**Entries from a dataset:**

-- start --

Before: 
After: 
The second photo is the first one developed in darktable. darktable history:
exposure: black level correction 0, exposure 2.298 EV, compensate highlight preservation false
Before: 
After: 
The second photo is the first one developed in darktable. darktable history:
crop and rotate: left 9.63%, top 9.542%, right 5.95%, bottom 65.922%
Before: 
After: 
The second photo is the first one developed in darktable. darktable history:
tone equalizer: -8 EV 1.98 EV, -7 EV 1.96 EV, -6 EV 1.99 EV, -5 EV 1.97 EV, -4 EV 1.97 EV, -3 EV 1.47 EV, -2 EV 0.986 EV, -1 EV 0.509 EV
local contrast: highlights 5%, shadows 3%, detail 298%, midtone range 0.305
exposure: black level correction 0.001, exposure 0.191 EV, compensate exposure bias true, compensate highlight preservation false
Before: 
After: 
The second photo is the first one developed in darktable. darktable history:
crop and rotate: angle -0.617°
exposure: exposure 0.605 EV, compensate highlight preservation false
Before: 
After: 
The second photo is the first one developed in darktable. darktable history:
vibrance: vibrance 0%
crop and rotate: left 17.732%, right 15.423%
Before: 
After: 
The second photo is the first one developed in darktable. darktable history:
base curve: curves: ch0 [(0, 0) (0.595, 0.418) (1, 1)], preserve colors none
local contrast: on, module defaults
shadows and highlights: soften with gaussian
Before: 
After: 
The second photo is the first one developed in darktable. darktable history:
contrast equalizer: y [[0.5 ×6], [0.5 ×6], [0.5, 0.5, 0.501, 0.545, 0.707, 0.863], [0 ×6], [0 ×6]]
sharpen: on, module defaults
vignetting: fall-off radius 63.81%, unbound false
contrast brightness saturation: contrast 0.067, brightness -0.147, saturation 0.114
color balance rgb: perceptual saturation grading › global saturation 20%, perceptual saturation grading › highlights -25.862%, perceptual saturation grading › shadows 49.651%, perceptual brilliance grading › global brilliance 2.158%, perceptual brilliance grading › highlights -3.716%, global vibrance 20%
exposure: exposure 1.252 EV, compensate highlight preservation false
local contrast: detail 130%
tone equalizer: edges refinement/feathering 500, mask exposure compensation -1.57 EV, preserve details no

-- end --

Reproduce word for word the stretch of rows from the start through the line containing "crop and rotate: left 9.63%, top".

**Completed exercise:**
Before: 
After: 
The second photo is the first one developed in darktable. darktable history:
exposure: black level correction 0, exposure 2.298 EV, compensate highlight preservation false
Before: 
After: 
The second photo is the first one developed in darktable. darktable history:
crop and rotate: left 9.63%, top 9.542%, right 5.95%, bottom 65.922%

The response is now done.